I hold two classes on Bowenwork. One is called Intro to Bowenwork—Put Wellness into Your Hands, which is a 4-hour class that will give you a basic knowledge of Bowenwork, including learning some moves that you can use on yourself, your family and friends. The other is a set of classes that will give you the skills to become a Bowenwork practitioner.
What is great about this course of learning is that you do not have to be a licensed massage therapist. This class is for those that are in the healthcare field, such as midwives, physical therapists, chiropractors and those who want to have a career change. I am NCBTMB certified to provide Continuing Education Units in both classes.
Contact me or go to AmericanBowen.Academy to sign up for the next class held in Helena. If you want to host a class in your area, I need at least six people to register and attend.
Regulating the Vagus Nerve through Breathwork
In the life-changing, half-day, Integral Breathwork Seminar, the first thing that breathworker Denis Ouellette checks on people is whether or not they are diaphragmatic breathers. “Place one hand on your belly and one hand on your chest,” he prompts. “Now take a deep breath. Which one moves first? As your lungs fill with air, it puts pressure on your diaphragm to flatten and descend, which naturally looks like your belly is extending out. And it’s not just the belly in front—it’s the sides, the low back area, and even your pelvic floor.”
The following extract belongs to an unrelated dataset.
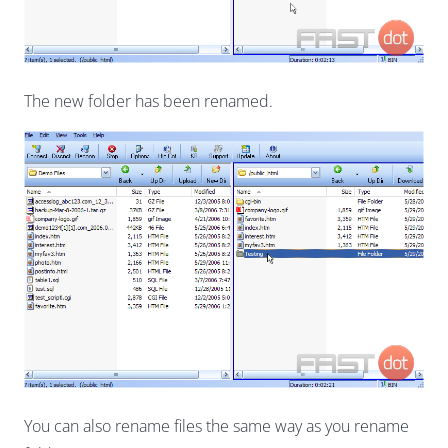
The new folder has been renamed.
You can also rename files the same way as you rename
This lower-torso expansion, he explains, should be the first 70% of your inhale, before it rises up to expand your ribs sideways and your chest slightly upward. What’s the main benefit of breathing this way?
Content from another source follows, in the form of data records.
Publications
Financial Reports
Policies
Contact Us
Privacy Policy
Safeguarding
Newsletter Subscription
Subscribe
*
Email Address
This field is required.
“The vagus nerve passes through the diaphragm in a small passageway that also includes your esophagus. You are massaging and activating your vagus nerve with each diaphragmatic breath, which looks much like the action of polishing the barrel of a rifle with a rag. This sends the signal to your autonomic nervous system to calm down and relax, moving all your body systems out of ‘fight-or-flight’ stress mode, into ‘rest, digest and heal’ mode.”
And it works both ways, he continues, “You can consciously breathe this way to calm yourself down, and when it’s time to ease up on a stress reaction, your body will naturally breathe this way to assist in that process. By contrast, when you’re in some kind of stress (real or imagined), your body reacts with high-chest breathing, along with a host of other physiological and hormonal reactions.”
Denis’ point is that, through breathwork, you can regulate the vagus nerve and help heal your body from the chronic stress situations we so often find ourselves in. A guided breathwork session can even go back in time to address the “backlog” of stress and trauma that is still lodged in the nervous system, in the subconscious, and even in the cells (i.e., “cellular memory”).
That’s just one reason—not to mention oxygenation and detoxification—why conscious breathing is such a common and vital part of mindfulness exercises, yoga, and many healing practices.